▶ _What is needed_: Look through the entries below and copy exactly the part that begins with the line containing "7: (150, 20)" and ends with the line containing "23: (288, 226)". Do not copy the pictures.

▶ _Available data_:
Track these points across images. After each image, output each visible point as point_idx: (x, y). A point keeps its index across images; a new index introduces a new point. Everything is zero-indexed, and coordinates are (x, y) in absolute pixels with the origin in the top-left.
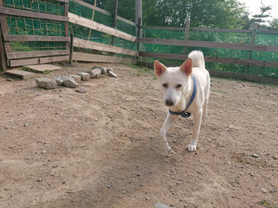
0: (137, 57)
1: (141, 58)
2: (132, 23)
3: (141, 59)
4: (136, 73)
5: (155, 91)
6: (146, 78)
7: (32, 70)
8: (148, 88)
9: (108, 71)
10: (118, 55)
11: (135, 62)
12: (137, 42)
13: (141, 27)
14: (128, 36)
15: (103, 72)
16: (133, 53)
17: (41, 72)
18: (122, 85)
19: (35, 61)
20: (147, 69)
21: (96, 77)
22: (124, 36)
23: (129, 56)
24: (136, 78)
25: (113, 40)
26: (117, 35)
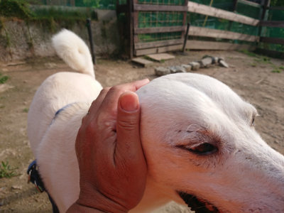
0: (257, 43)
1: (262, 44)
2: (256, 5)
3: (262, 46)
4: (252, 63)
5: (270, 87)
6: (262, 70)
7: (151, 59)
8: (262, 83)
9: (219, 60)
10: (234, 41)
11: (253, 49)
12: (259, 26)
13: (268, 8)
14: (248, 20)
15: (213, 62)
16: (252, 39)
17: (158, 61)
18: (233, 76)
19: (154, 50)
20: (267, 58)
21: (206, 67)
22: (244, 20)
23: (247, 42)
24: (251, 69)
25: (230, 25)
26: (236, 20)
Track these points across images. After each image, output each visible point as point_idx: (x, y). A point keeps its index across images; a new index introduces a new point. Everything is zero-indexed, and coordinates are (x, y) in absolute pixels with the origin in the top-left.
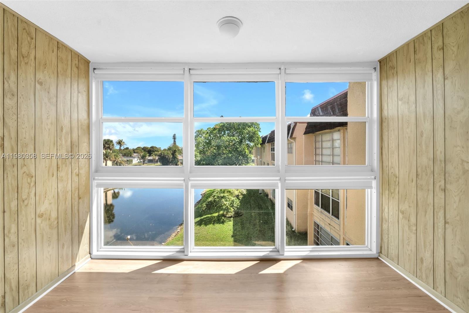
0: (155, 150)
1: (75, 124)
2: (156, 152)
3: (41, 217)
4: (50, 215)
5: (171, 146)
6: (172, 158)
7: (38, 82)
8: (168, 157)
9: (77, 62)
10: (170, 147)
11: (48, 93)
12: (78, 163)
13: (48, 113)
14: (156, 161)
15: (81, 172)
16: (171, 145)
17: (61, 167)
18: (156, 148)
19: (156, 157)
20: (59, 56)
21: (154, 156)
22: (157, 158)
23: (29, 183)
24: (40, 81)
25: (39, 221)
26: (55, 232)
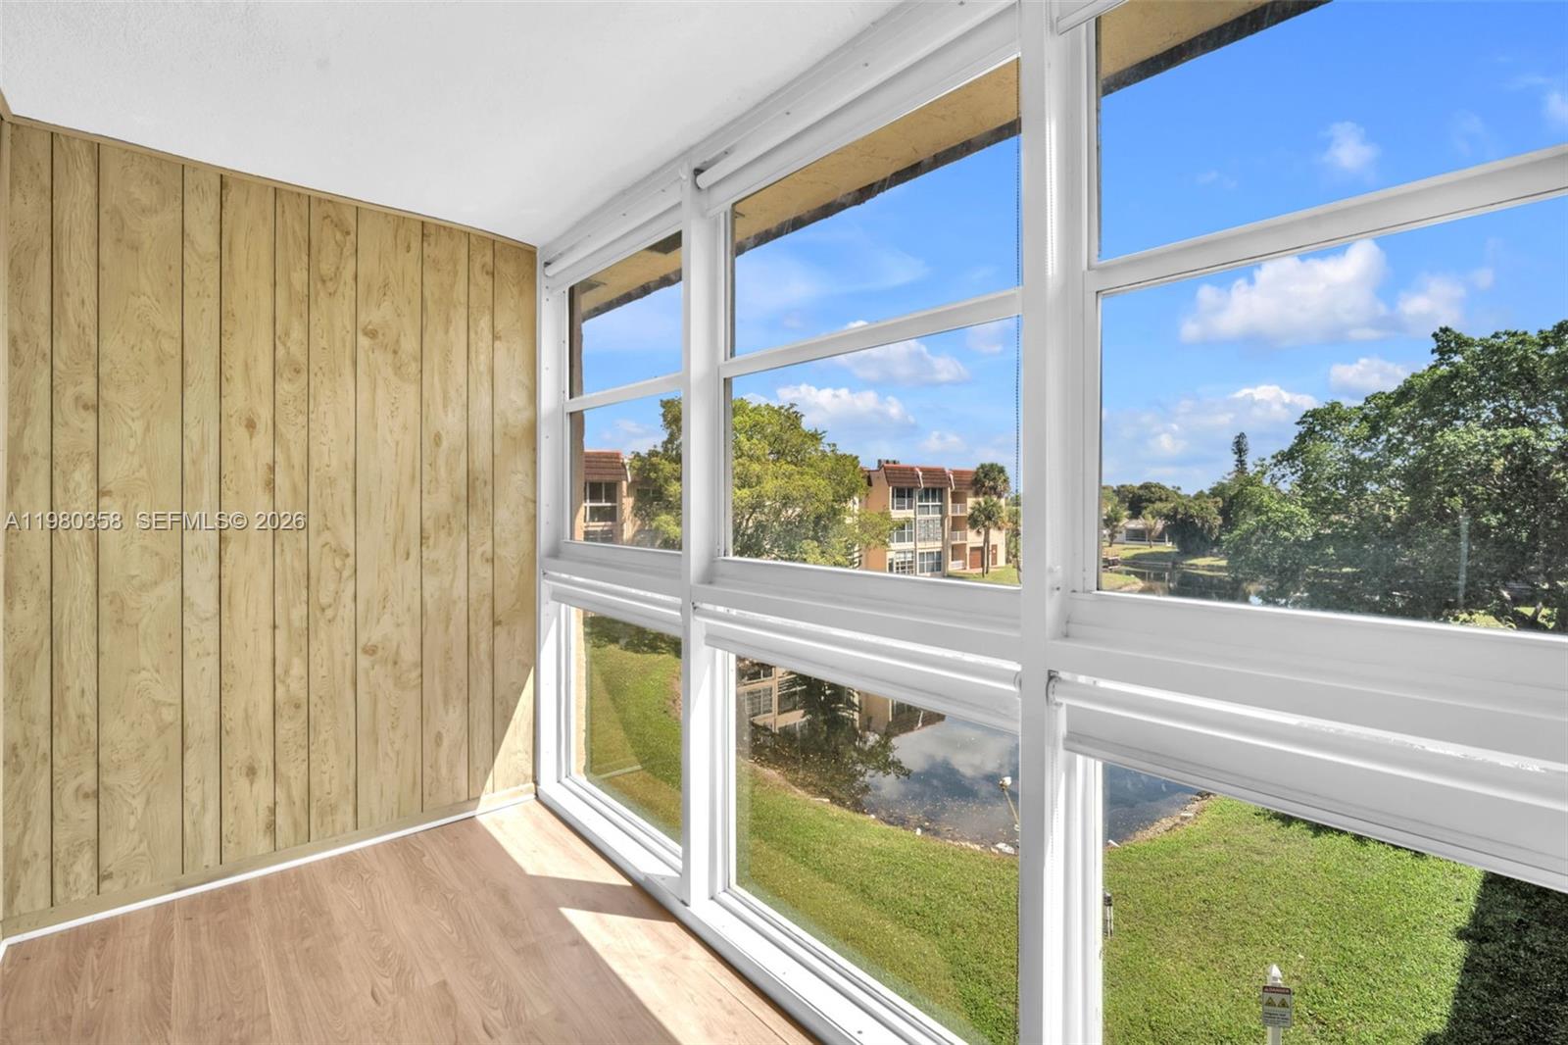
0: (1157, 496)
1: (481, 426)
2: (1158, 505)
3: (371, 655)
4: (397, 653)
5: (1225, 481)
6: (1221, 526)
7: (363, 330)
8: (1203, 525)
9: (488, 259)
10: (1223, 484)
11: (395, 352)
12: (491, 527)
13: (393, 404)
14: (1158, 537)
15: (500, 551)
16: (1224, 478)
17: (433, 535)
18: (1162, 488)
19: (1155, 523)
20: (429, 256)
21: (1150, 516)
22: (1160, 525)
23: (337, 570)
24: (370, 327)
25: (364, 661)
26: (412, 697)
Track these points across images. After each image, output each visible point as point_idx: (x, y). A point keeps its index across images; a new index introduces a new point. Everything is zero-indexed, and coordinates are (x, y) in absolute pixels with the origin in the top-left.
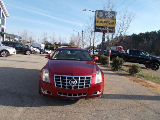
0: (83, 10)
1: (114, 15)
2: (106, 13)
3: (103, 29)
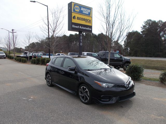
0: (31, 1)
1: (90, 12)
2: (82, 8)
3: (80, 27)
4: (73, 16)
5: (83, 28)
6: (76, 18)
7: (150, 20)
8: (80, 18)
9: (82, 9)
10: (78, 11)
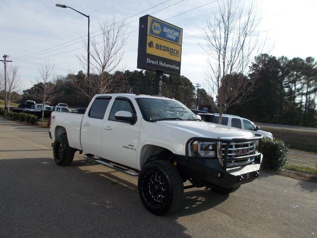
1: (179, 36)
7: (266, 55)
8: (161, 46)
9: (165, 30)
10: (158, 32)
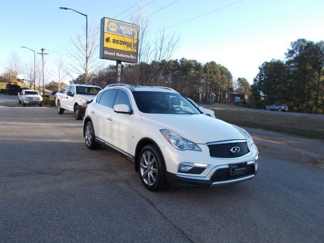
0: (61, 8)
2: (121, 26)
3: (118, 54)
4: (105, 38)
5: (121, 55)
6: (111, 40)
8: (117, 40)
9: (121, 28)
10: (114, 30)
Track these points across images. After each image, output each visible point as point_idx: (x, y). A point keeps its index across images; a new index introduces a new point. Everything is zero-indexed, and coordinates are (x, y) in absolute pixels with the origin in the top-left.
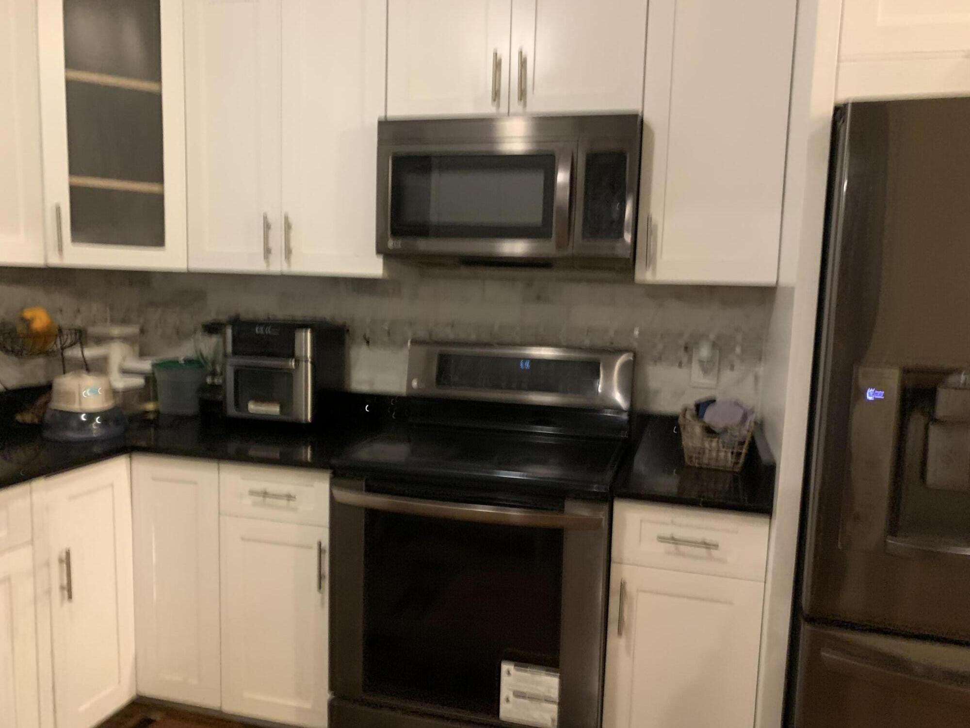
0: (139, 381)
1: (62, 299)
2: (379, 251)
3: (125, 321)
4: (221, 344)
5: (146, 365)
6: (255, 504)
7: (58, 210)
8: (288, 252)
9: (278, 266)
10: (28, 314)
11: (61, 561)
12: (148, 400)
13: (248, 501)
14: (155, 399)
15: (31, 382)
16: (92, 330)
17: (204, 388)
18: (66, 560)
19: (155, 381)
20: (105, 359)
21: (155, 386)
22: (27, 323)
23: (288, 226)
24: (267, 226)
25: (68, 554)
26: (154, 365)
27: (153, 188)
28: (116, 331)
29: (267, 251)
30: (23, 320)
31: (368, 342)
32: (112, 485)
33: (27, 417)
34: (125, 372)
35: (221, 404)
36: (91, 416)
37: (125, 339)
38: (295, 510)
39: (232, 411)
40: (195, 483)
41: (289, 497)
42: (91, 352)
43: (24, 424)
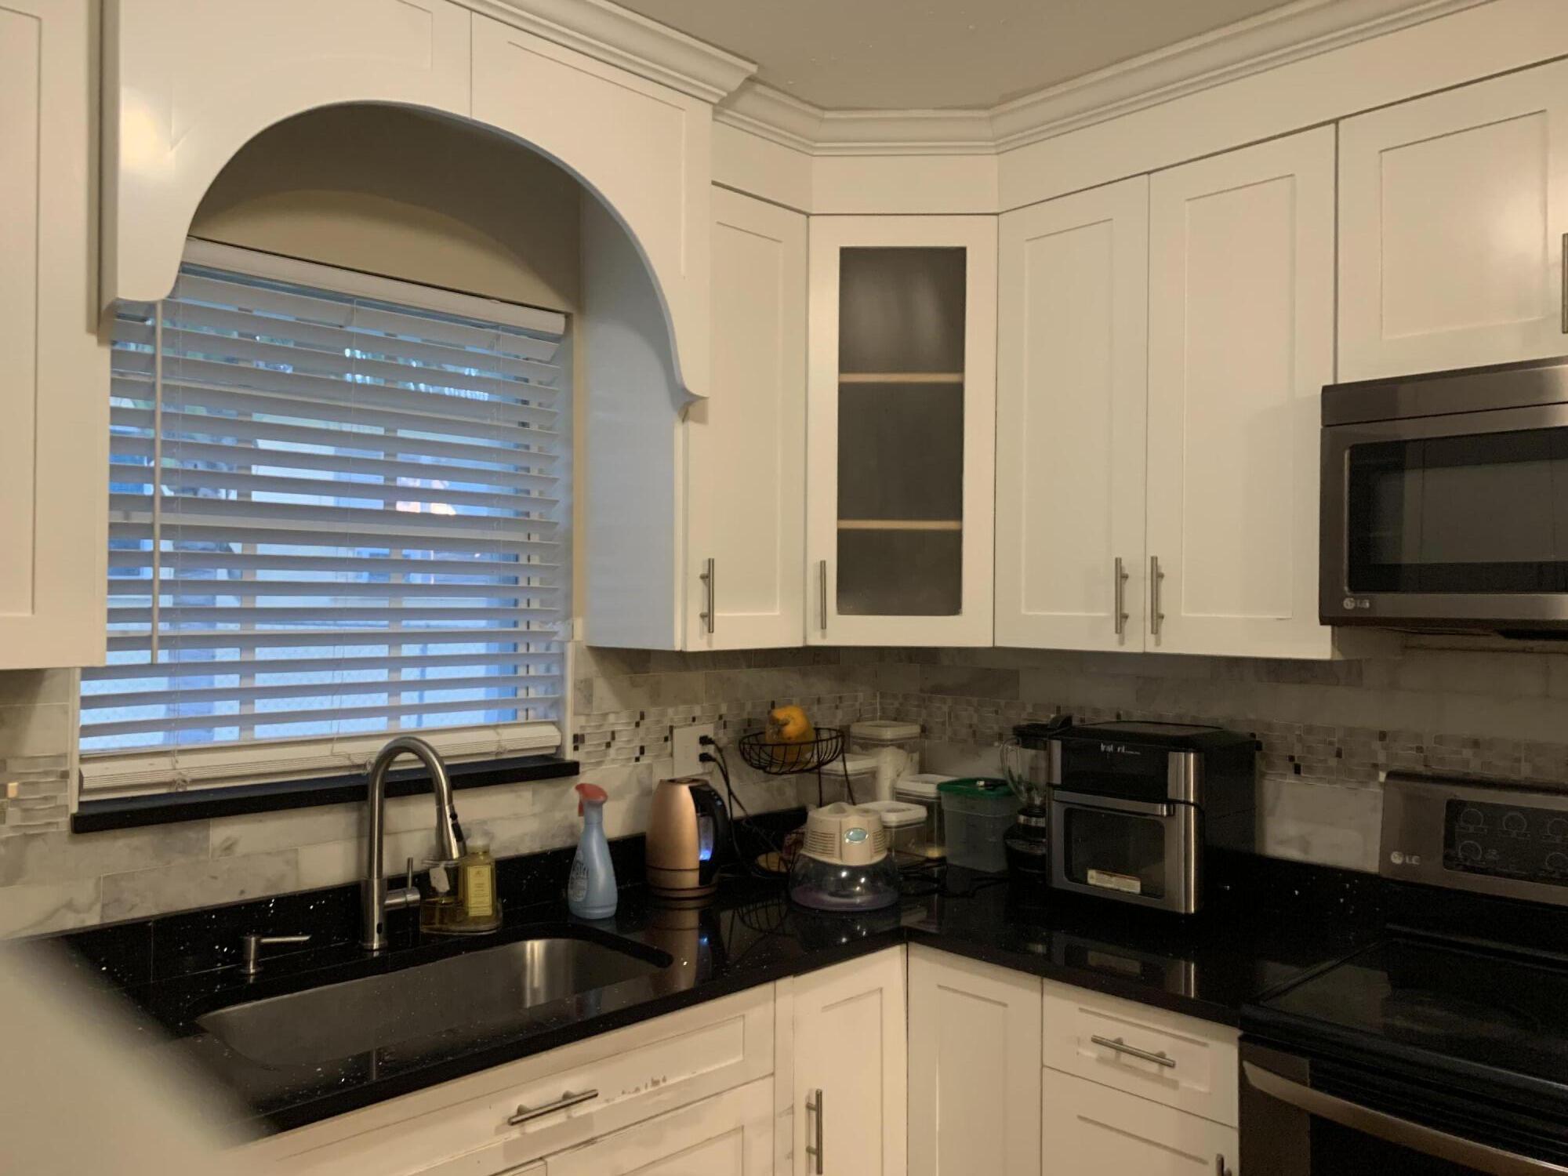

▶ _Exercise result_:
7: (150, 20)
8: (80, 18)
9: (82, 9)
10: (78, 11)
1: (179, 36)
7: (266, 55)
8: (161, 46)
9: (165, 30)
10: (158, 32)
0: (61, 8)
2: (121, 26)
3: (118, 54)
4: (105, 38)
5: (121, 55)
6: (111, 40)
8: (117, 40)
9: (121, 28)
10: (114, 30)
Track these points across images. After each image, output each visible point as point_idx: (x, y). A point keeps its index across images; a new index introduces a new point. Everything is zero-indexed, and coordinates are (x, y) in absolute pixels with the origin in the top-left.
0: (139, 381)
1: (62, 299)
2: (379, 251)
3: (125, 321)
4: (221, 344)
5: (146, 365)
6: (255, 504)
7: (58, 210)
8: (288, 252)
9: (278, 266)
10: (28, 314)
11: (61, 561)
12: (148, 400)
13: (248, 501)
14: (155, 399)
15: (31, 382)
16: (92, 330)
17: (204, 388)
18: (66, 560)
19: (155, 381)
20: (105, 359)
21: (155, 386)
22: (27, 323)
23: (288, 226)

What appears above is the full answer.